Copyright has a discovery problem

In a recent article titled ‘Generative AI Has a Visual Plagiarism Problem‘, Gary Marcus and Reid Southen provide further evidence of the ability of generative AI models to reproduce remarkably similar versions of works in their training data. They show that, in response to generic prompts, the latest versions of Midjourney and dall-e return images that closely resemble frames from popular movies and/or contain copyrighted characters. This discovery raises a number of interesting questions about the ability of these models to infringe copyright – seemingly on their own.

The article is also notable for a quote from David Holz, founder and CEO of Midjourney in response to a question about whether Midjourney seeks permission from copyright holders. His answer:

No. There isn’t really a way to get a hundred million images and know where they’re coming from. It would be cool if images had metadata embedded in them about the copyright owner or something. But that’s not a thing; there’s not a registry. There’s no way to find a picture on the Internet, and then automatically trace it to an owner and then have any way of doing anything to authenticate it.

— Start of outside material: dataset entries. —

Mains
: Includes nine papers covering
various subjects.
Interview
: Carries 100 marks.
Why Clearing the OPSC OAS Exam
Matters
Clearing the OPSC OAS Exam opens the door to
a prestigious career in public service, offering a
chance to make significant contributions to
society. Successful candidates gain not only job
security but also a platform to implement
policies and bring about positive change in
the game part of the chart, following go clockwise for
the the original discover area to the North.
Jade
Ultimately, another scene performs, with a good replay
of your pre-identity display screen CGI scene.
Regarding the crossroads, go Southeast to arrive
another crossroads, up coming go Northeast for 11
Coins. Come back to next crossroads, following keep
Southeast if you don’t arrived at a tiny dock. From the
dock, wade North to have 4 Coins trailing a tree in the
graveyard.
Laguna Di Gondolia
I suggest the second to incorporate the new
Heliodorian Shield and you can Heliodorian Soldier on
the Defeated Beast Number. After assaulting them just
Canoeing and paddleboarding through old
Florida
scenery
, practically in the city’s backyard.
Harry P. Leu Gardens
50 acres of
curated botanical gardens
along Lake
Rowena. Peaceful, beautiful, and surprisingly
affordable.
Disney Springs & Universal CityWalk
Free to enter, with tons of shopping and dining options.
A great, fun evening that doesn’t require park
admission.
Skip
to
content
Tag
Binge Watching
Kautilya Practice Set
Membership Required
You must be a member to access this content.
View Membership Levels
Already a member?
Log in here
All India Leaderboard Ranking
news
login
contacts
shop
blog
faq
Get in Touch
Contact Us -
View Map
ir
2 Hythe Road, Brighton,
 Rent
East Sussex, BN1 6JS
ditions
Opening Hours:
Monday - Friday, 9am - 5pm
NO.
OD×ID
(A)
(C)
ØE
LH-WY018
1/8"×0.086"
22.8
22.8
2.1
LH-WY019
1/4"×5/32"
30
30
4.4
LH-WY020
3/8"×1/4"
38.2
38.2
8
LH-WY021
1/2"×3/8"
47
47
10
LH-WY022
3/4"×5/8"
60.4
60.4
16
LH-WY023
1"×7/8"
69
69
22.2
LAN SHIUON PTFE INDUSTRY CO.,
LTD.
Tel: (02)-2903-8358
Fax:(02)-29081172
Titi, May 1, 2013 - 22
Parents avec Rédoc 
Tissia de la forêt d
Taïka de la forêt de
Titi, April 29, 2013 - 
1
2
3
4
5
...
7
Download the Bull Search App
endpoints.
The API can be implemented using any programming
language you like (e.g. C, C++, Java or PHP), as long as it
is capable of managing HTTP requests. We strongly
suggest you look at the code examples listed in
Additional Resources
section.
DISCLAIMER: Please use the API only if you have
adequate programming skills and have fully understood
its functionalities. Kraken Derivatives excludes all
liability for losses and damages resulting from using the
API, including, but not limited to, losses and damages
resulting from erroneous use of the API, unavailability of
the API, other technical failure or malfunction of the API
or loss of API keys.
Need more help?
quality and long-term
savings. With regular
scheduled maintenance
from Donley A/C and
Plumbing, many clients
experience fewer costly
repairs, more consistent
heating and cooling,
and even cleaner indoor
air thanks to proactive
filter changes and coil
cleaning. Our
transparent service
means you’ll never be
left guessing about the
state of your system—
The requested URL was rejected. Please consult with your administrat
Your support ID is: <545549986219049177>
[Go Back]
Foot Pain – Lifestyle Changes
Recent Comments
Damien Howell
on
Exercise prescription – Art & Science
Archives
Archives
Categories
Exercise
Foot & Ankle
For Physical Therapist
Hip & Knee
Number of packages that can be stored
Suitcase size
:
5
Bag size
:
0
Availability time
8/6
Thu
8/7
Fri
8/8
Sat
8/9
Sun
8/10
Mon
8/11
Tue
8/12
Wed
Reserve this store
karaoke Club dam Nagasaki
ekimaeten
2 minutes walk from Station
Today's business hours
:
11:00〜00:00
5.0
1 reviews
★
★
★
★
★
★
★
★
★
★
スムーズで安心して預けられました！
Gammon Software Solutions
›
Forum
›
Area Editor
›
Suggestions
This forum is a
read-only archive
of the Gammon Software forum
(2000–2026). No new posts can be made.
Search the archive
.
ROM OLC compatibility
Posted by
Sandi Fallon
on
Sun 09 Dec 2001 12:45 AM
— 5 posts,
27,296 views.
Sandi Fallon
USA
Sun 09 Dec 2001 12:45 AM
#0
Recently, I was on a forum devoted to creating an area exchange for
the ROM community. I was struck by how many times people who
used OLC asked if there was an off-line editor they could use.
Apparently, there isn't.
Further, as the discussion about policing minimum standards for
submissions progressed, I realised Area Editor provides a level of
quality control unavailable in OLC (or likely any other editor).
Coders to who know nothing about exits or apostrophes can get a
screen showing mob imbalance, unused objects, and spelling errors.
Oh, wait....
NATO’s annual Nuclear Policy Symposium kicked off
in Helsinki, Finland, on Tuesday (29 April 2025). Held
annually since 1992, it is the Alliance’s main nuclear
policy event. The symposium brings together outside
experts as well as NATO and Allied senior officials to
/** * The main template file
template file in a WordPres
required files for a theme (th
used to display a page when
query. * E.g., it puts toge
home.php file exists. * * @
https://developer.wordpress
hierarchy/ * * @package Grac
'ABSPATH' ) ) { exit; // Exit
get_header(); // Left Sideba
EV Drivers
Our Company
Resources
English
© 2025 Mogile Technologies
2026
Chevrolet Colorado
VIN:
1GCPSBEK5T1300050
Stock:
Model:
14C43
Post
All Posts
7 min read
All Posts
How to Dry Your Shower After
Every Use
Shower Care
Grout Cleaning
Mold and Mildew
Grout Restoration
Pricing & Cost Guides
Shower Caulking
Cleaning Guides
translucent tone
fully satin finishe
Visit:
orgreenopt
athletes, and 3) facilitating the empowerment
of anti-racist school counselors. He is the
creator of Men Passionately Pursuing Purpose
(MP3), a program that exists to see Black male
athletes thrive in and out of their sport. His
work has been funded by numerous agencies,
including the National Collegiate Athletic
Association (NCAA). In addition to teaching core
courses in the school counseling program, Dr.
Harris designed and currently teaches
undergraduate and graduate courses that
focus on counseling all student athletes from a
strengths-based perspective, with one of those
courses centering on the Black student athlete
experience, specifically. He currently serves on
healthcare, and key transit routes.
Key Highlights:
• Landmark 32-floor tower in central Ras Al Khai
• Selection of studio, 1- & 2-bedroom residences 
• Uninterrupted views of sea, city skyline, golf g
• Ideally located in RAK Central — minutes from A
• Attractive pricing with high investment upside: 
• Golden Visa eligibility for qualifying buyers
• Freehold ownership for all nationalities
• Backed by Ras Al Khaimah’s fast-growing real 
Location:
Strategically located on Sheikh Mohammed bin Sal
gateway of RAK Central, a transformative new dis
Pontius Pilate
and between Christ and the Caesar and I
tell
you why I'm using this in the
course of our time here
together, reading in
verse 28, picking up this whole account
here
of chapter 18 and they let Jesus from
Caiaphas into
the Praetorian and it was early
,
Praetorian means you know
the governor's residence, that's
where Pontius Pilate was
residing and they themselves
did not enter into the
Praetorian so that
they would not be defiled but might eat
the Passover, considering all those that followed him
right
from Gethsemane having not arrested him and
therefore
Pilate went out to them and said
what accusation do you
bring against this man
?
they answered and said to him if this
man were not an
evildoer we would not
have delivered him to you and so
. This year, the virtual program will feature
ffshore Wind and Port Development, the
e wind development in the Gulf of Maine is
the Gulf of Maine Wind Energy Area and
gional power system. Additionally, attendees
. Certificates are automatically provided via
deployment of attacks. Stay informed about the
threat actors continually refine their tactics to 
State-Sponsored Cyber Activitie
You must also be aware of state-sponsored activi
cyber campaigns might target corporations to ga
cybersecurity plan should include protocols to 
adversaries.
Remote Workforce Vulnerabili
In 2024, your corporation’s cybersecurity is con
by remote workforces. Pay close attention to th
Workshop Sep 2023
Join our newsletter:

While this response sounds derisive in the context of the article (a similar statement made by Open AI to the House of Lords was also criticized as derisive), Holz does have a point. There is indeed an urgent need for better copyright information infrastructures that allow AI model developers and others to automatically assess the copyright status of works – and clear rights. Something we pointed out in our recent policy paper on best practices for opting out of ML training and an earlier white paper on a public repository of public domain and openly licensed works.